Task item:
Scan the entries for the word "juillet", and copy every line where it appears.

Data:
╔══

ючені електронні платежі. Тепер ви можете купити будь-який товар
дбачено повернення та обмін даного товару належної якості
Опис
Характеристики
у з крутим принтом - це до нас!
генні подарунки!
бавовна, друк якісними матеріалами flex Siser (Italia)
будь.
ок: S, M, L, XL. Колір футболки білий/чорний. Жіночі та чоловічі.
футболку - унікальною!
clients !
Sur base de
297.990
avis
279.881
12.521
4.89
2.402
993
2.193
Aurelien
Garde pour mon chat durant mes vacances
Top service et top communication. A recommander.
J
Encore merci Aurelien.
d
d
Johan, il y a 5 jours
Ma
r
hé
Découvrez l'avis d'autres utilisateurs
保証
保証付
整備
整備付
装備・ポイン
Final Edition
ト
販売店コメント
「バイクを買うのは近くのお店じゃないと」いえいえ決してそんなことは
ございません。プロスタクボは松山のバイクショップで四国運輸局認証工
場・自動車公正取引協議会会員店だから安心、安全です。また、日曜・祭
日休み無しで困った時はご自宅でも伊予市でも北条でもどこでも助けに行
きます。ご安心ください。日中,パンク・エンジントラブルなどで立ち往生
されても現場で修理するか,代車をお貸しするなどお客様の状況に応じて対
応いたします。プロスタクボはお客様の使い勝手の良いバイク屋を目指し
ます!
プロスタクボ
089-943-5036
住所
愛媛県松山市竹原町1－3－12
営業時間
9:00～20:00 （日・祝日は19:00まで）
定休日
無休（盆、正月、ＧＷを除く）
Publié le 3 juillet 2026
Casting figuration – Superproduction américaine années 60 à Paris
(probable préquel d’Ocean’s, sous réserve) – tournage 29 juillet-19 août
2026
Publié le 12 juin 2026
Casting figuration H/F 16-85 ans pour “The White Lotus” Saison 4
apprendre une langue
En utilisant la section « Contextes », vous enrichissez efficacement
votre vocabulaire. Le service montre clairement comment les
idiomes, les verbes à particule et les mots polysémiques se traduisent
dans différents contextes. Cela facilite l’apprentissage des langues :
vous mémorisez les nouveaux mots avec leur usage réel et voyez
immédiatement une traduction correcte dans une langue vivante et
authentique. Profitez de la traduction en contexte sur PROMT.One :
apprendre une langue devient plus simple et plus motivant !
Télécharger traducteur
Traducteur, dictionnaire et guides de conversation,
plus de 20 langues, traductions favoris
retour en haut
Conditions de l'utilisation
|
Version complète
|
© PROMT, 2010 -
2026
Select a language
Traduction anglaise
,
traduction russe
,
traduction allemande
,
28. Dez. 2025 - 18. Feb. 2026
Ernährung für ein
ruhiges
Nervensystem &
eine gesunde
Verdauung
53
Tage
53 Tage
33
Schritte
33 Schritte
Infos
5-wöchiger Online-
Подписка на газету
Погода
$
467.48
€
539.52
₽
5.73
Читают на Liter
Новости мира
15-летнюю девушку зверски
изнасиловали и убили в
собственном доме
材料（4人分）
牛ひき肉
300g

╚══

Task response:
Publié le 3 juillet 2026
(probable préquel d’Ocean’s, sous réserve) – tournage 29 juillet-19 août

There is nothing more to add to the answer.